К тому же он был поражен, узнав подробности «переворота». Вернее, то, что самого «переворота» как раз и не было: непонятное бездействие вышедших на площадь офицеров с несколькими тысячами солдат, убийство уважаемого всеми Милорадовича, возмутительное поведение черни, которая не должна была и близко касаться этого дела. Но больше всего изумляло Ивана то, что руководители тайного общества не предъявили Николаю Павловичу ультиматума.

— Нет, я решительно ничего не понимаю! — возмущенно и обиженно говорил он Полине. — Ведь это как раз то, с чего следовало начать: окружить дворец и потребовать от наследника престола принять Конституцию. Ведь это же десятки раз обсуждалось на наших собраниях! Или я чего-то не понял? Нет, я, конечно, не так глубоко образован, как Рылеев или Оболенский. Но, хоть убейте, не могу признать правильными их действия! Все оказалось совсем не так, как я ожидал. Ну скажи мне, что я не прав, Полетт!

— Не скажу, — со вздохом отвечала Полина, — потому что я и сама думаю так же. А если твои бывшие друзья рассуждали иначе, значит, вы во всем расходитесь, и тебе вообще не следовало вступать в общество.

— Не следовало, — смущенно соглашался Иван. — Но что же я теперь могу изменить?
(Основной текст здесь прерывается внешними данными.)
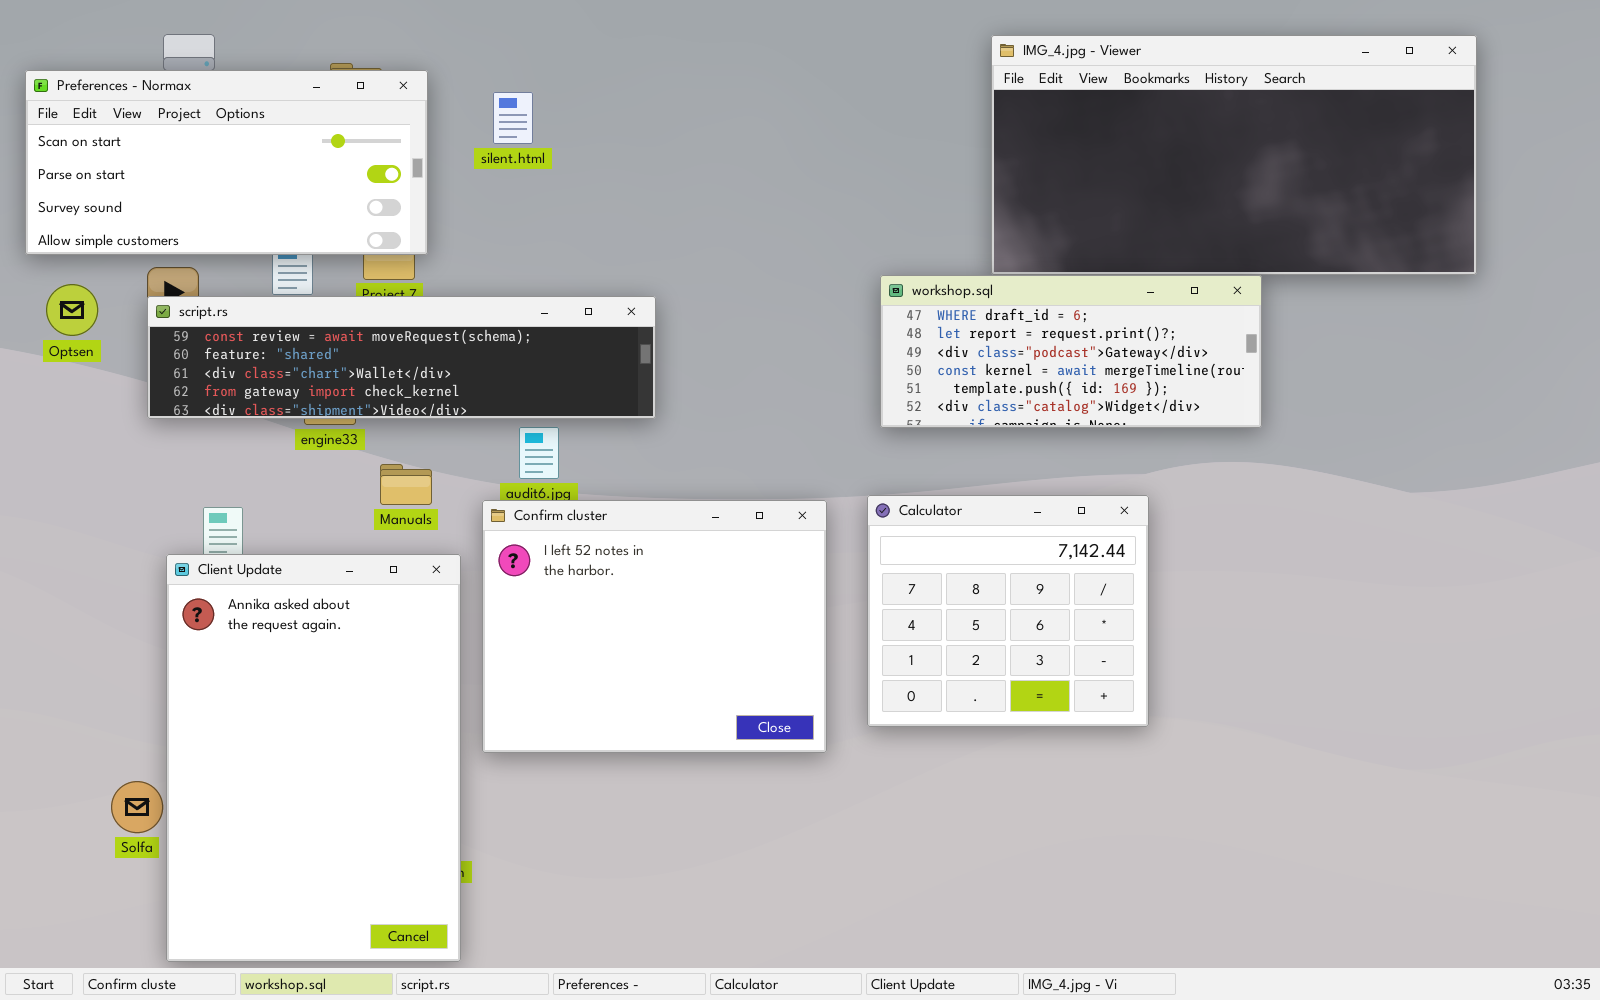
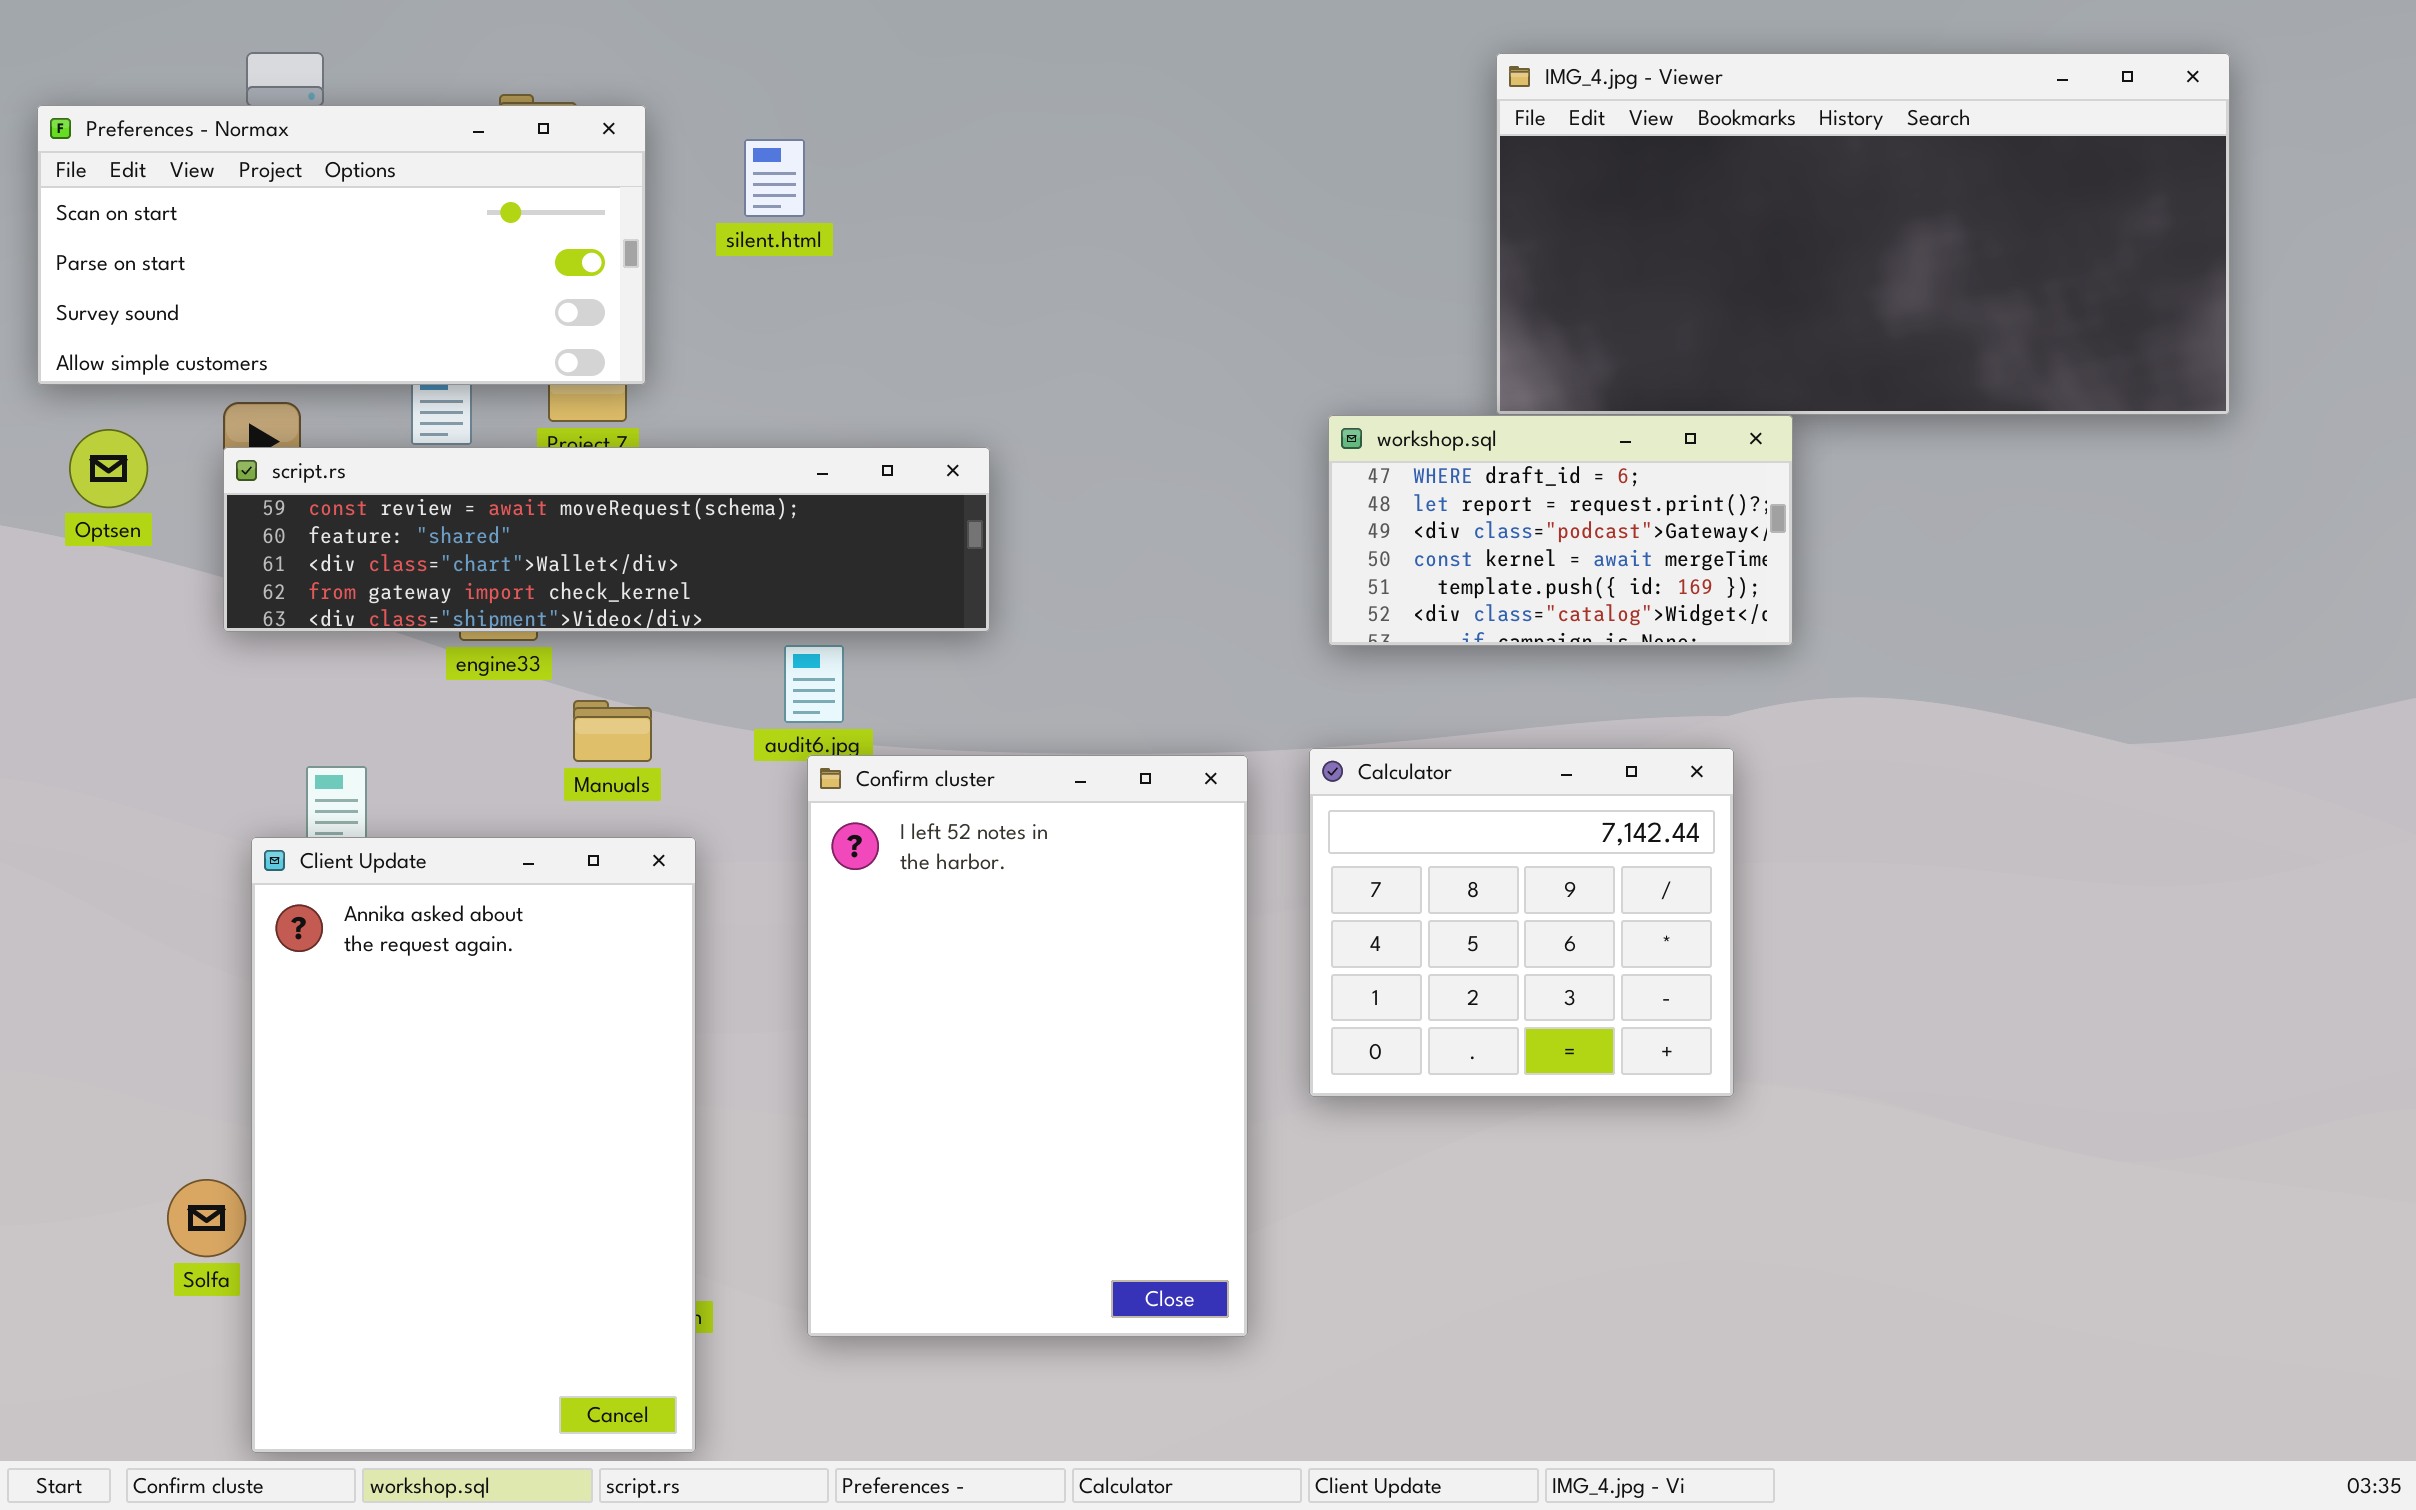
workshop.sql: [880,275,1262,428] -> [1328,415,1793,646], resized
Confirm cluster: [482,500,827,753] -> [807,755,1248,1337], resized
Слава Богу, что хоть эта дуэль так своевременно подвернулась и что мерзавец Нелидов меня ранил. А впрочем, — тут же прибавил Иван, — я больше не держу на него зла. Тем более что дуэль благополучно сошла мне с рук.

И действительно, Иван не получил за участие в дуэли не только серьезного наказания, но даже простого выговора. И это притом, что нашлись «доброжелатели», которые донесли о поединке полковому командиру. Однако гусарский полковник выгнал доносчика в шею, возмутившись, что его смеют беспокоить по таким пустякам. И в самом деле, на фоне происходящих событий какая-то незначительная дуэль, закончившаяся пустячным ранением, выглядела невинной юношеской шалостью.